Saat jalan-jalan ke Taman Mini Indonesia Indah (TMII) terasa seperti keliling Nusantara dan tidak lengkap rasanya jika tidak mencoba naik berbagai jenis kereta yang ada di dalamnya. Kereta gantung, kereta dengan lokomotif dengan rel di atas tanah dan kereta angin atau aeromovel adalah tiga dari kereta yang dapat Anda coba bila bertandang ke TMI.
Baca juga: Eksis Sejak 1975, Indonesia Canangkan Bangun Jalur Kereta Gantung Terpanjang
Nah, dari tiga kereta di atas, KabarPenumpang.com akan membahas Aeromovel atau kereta atmosferis yang merupakan kendaraan bertenaga tekanan udara. Bisa dikatakan aeromovel ini merupakan cikal bakal light rail transit (LRT) atau kereta ringan, betapa tidak, jauh sebelum konstruksi LRT Jakarta dan LRT Jabodebek dibangun, maka konstruksi rel layar (elevated rail) sudah disuguhkan ke publik.
Aeromovel di TMII sendiri memiliki nama “Titihan Samirono” yang artinya angin. Kereta ini bergerak di jalur layang setinggi enam meter dari atas permukaan tanah dengan kecepatan 15-20 km per jam, meski secara teori kereta ini sebenarnya mampu bergerak dengan kecepatan 60 km per jam.
Namun, dengan kecepatan 15-20 km per jam menjadi ideal mengingat lintasannya hanya sepanjang 3,2 km sekaligus memungkinkan penumpang memiliki waktu yang lebih lama untuk memandang TMII secara keseluruhan. Disebut sebagai kereta bertenaga udara atau angin, ternyata SHS-23 Aeromovel yang ada di TMII ini dirancang atas gagasan Oscar Coester asal Brasil.
Kereta dengan tenaga angin tanpa masinis ini ternyata memiliki keunggulan yang unik salah satunya adalah pemanfaatan tenaga dorong-hisap udara sebagai penggerak.
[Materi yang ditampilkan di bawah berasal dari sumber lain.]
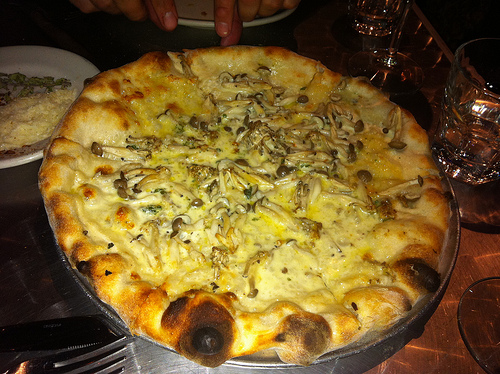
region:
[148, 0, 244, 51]
A person finger touching the pizza.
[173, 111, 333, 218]
Mushrooms on top of the pizza.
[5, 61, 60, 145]
Food on the plate.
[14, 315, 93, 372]
Fork and knife on the countertop.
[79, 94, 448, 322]
A pia in the pan.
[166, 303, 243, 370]
The crust is burnt.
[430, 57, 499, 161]
A glass next to the pan.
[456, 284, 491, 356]
A clear plate on the table.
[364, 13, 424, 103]
A wine glass on the table.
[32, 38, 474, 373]
A large cheesy pizza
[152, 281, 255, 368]
A burnt spot on the pizza crust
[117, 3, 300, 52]
Fingers going to grab the pizza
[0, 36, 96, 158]
White plate filled with food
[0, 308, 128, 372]
A fork and a knife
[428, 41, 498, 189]
A clear drinking glass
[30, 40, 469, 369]
Silver tray holding pizza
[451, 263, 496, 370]
Clear glass plate next to pizza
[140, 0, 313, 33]
A round white plate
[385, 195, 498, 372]
A brown wooden table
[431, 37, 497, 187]
clear drinking glass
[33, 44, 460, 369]
pizza with cheese on it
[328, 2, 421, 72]
glass on the table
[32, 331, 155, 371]
a silver fork ont he table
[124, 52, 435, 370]
melted cheese on the pizza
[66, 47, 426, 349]
a quiche ready to eat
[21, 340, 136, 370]
an eating utensil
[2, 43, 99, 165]
a round white plate on a table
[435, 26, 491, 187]
a glass for drinking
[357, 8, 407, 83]
a glass for drinking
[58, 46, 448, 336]
a nicely browned crust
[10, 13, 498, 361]
a table top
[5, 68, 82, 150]
food on a plate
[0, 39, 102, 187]
The food bowl to the left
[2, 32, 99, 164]
A food bowl to the left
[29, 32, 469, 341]
The pizza on the platter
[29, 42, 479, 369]
A pizza on the platter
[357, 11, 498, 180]
The glasses to the right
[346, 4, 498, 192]
A set of glasses to the right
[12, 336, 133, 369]
The silver fork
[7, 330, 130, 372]
A silver fork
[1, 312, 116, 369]
the silver knife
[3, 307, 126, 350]
A silver knife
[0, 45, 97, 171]
A round white plate.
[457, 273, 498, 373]
A clear round plate.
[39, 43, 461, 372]
A large silver pan with round food inside it.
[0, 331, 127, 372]
A silver fork end.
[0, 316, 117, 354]
A dark butter knife beside a fork.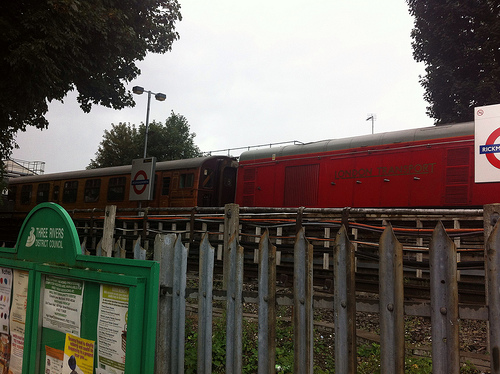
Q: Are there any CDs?
A: No, there are no cds.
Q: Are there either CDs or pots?
A: No, there are no CDs or pots.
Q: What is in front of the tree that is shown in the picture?
A: The lamp post is in front of the tree.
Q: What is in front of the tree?
A: The lamp post is in front of the tree.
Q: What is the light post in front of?
A: The light post is in front of the tree.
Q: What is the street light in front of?
A: The light post is in front of the tree.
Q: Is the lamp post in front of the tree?
A: Yes, the lamp post is in front of the tree.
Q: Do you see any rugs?
A: No, there are no rugs.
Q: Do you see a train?
A: Yes, there is a train.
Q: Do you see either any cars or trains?
A: Yes, there is a train.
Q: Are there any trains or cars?
A: Yes, there is a train.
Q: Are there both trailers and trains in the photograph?
A: No, there is a train but no trailers.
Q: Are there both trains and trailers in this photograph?
A: No, there is a train but no trailers.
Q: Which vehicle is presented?
A: The vehicle is a train.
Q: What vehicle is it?
A: The vehicle is a train.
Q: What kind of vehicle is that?
A: This is a train.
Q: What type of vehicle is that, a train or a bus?
A: This is a train.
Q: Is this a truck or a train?
A: This is a train.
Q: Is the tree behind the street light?
A: Yes, the tree is behind the street light.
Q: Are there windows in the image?
A: Yes, there is a window.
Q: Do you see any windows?
A: Yes, there is a window.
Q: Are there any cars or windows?
A: Yes, there is a window.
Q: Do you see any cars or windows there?
A: Yes, there is a window.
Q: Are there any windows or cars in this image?
A: Yes, there is a window.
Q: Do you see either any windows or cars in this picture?
A: Yes, there is a window.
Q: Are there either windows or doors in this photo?
A: Yes, there is a window.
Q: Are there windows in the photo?
A: Yes, there is a window.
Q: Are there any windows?
A: Yes, there is a window.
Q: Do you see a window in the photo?
A: Yes, there is a window.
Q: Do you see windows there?
A: Yes, there is a window.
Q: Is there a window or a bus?
A: Yes, there is a window.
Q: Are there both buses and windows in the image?
A: No, there is a window but no buses.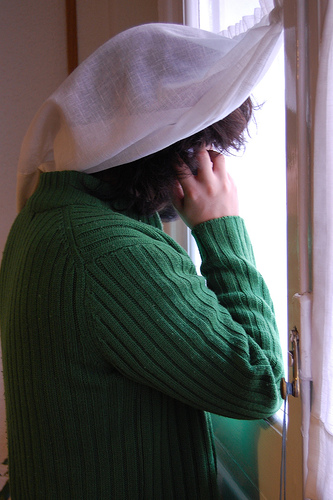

Bisa dikatakan, gagasan ini banyak mengilhami prinsip gerak sebuah perahu layar di laut lepas. Wagon Aeromovel dilengkapi dengan sebuah layar baja yang letaknya dibawah roda, dan permukaan layar tersebut menerima tenga dorong udara yang ditiupkan dari sebuah ‘kipas angin’ (blower).
Hal ini agar tenaga udara tersebut dapat dihimpun secara maksimal maka tenaga udara tersebut disalurkan melalui saluran angin yang merupakan bagian dari struktur penyangga rel. Untuk mendapat tenaga yang cukup sepanjang perjalanan maka beberapa ‘kipas angin’ diletakkan disepanjang linatasan aeromovel ini.
Kelebihan sistem ini bukan hanya karena sistem penggerak yang unik ini, akan tetapi juga hadir dalam sisi pelaksanaan kontruksi dan produksi berbagai perangkatnya. Dengan menggunakan tenaga angin, Titihan Samirono ini bebas polusi udara dan suara dan salah satu alternatif angkutan yang menyajikan pelayanan murah, cepat dan aman sebagai transportasi massal pada masa mendatang.
Titihan Samirono hadir di TMI sejak tahun 1989 dan masih berjalan dengan baik hingga hari ini. Ada enam stasiun aeromovel di TMII yakni Stasiun Aeromovel Taman Buaya, Stasiun Aeromovel Taman Nusa, Stasiun Aeromovel dekat anjungan Maluku, Stasiun Aeromovel Taman Burung, Stasiun Museum Transportasi dan Stasiun Taman Bunga Keong Emas. Selama 30 tahun mengular dan menjadi percontohan moda transportasi di Indonesia, ternyata Bekasi sempat akan membangun kereta ini.
Tadinya kehadiran aeromovel di Bekasi untuk mencegah permasalah kemacetan yang hampir mirip dengan Jakarta. Bila jadi dibangun, lintasan kereta angin ini akan mengitari tiga kecamatan yakni Medansatria, Bekasi Barat dan Bekasi Selatan.
Baca juga: Dirut PT KAI Jajal Kereta Hidrogen di Jerman dan Siap Bawa ke Indonesia
Sayangnya tidak jadi dibangun karena alasan konsorsium investor tak sanggup membiayai proyek tersebut sebab anggaran yang terlalu besar yakni Rp2 triliun. Padahal bila moda transportasi tenaga angin ini terealisasi di Indonesia akan lebih murah biaya operasionalnya serta masyarakat bisa lebih disiplin dan mematuhi peraturan lalu lintas.